AN UPDATE ON ALLOGENEIC MARROW TRANSPLANTATION FOR MYELODYSPLASTIC SYNDROME

Ninety-three patients with myelodysplastic syndrome with either excess blasts or life-threatening cytopenia received cyclophosphamide and total body irradiation (88 patients) or busulfan (5 patients) followed by allogeneic (90 patients) or syngeneic (3 patients) marrow infusion. Thirty-eight patients are disease-free survivors between 1.8 and 11.3 years (median 6.1 years) after transplantation. The median Karnofsky performance status of the survivors is 100%, and only 2 have a performance status of < 80%. Eighteen patients relapsed and the remaining 37 died without evidence for relapse. The 5-year actuarial disease-free survival, relapse, and non-relapse mortality rates are 40%, 29%, and 44%, respectively.

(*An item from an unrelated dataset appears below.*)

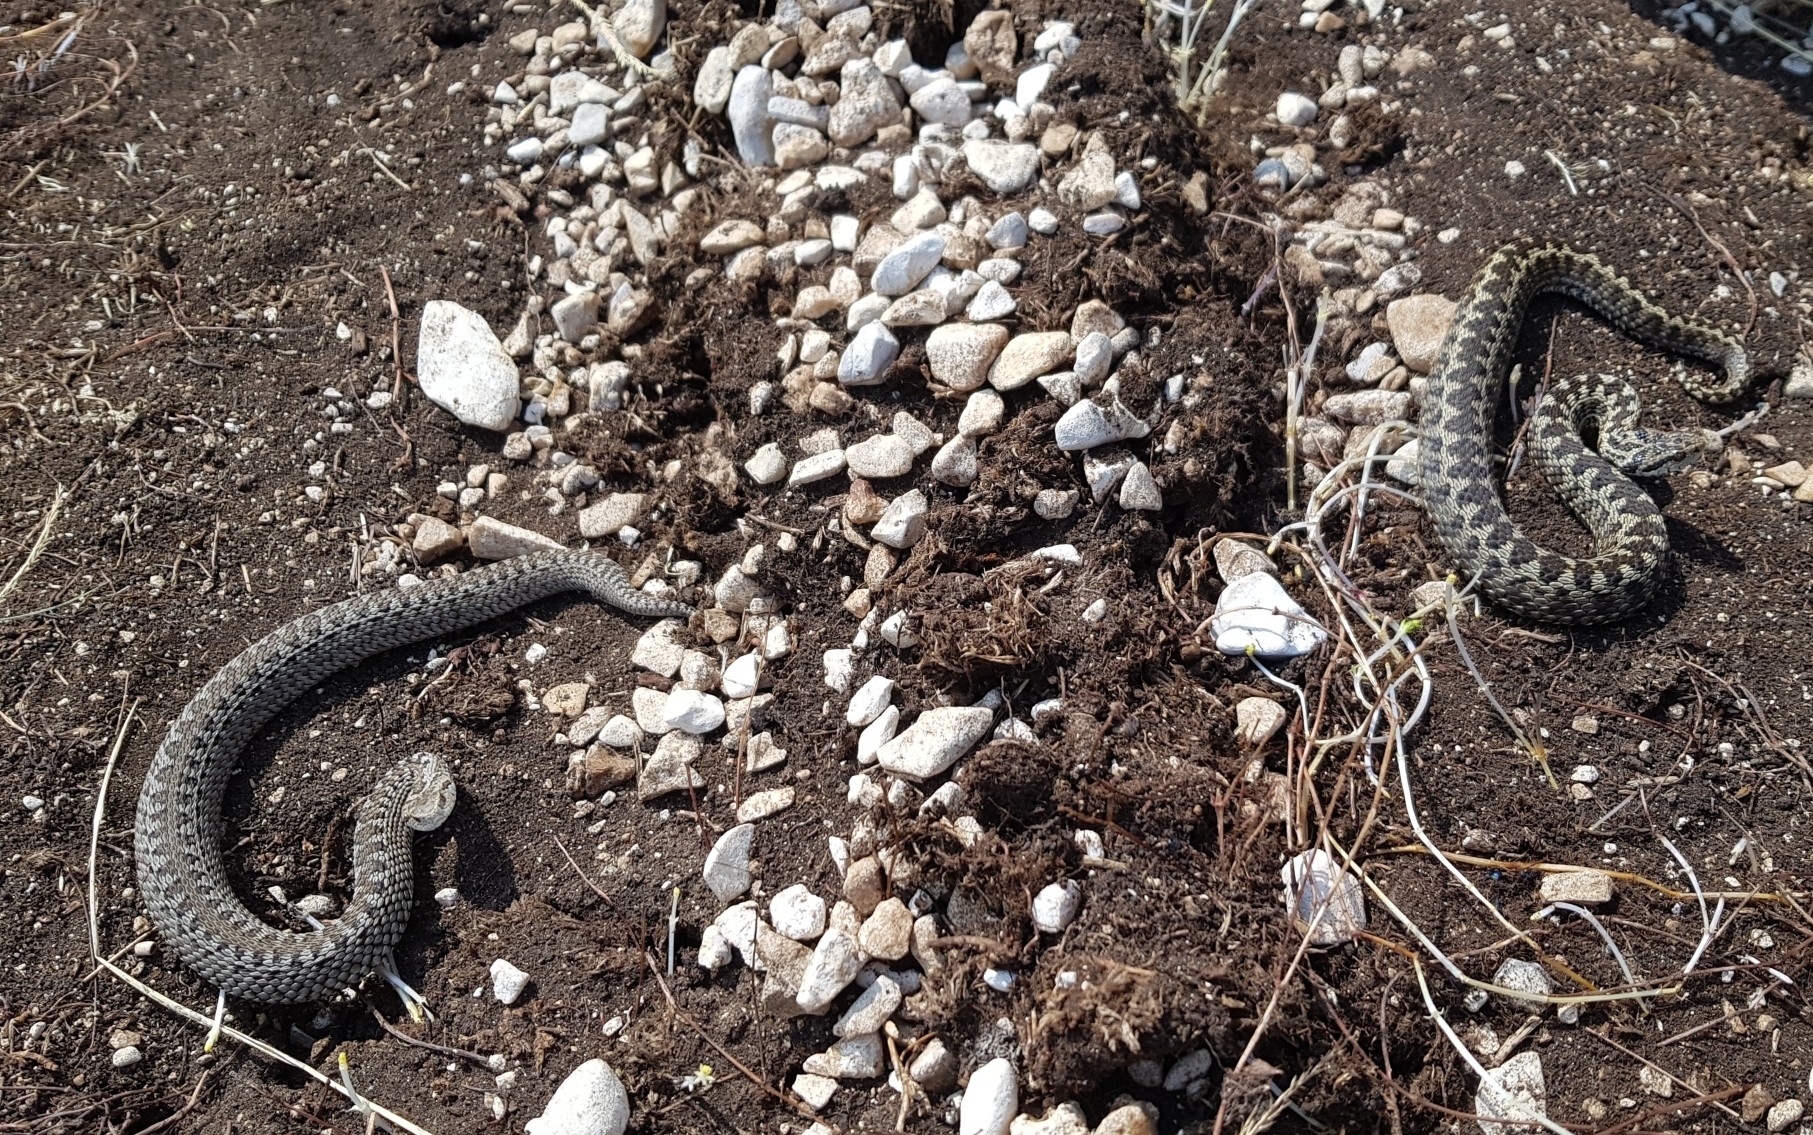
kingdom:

The actuarial relapse rate was higher among patients with excess blasts at the time of transplantation compared to those without excess blasts (49% vs. 4%, p = 0.0001), resulting in a lower disease-free survival (31% vs. 54%, p = 0.07). Increasing age was associated with a lower disease-free survival (p = 0.02). In a multivariate analysis, younger age, shorter disease duration, and absence of excess blasts were associated with improved outcome. We recommend that patients with myelodysplasia with appropriate marrow donors, especially patients less than age 40, undergo marrow transplantation early during the disease course, before the disease progresses or life-threatening complications develop.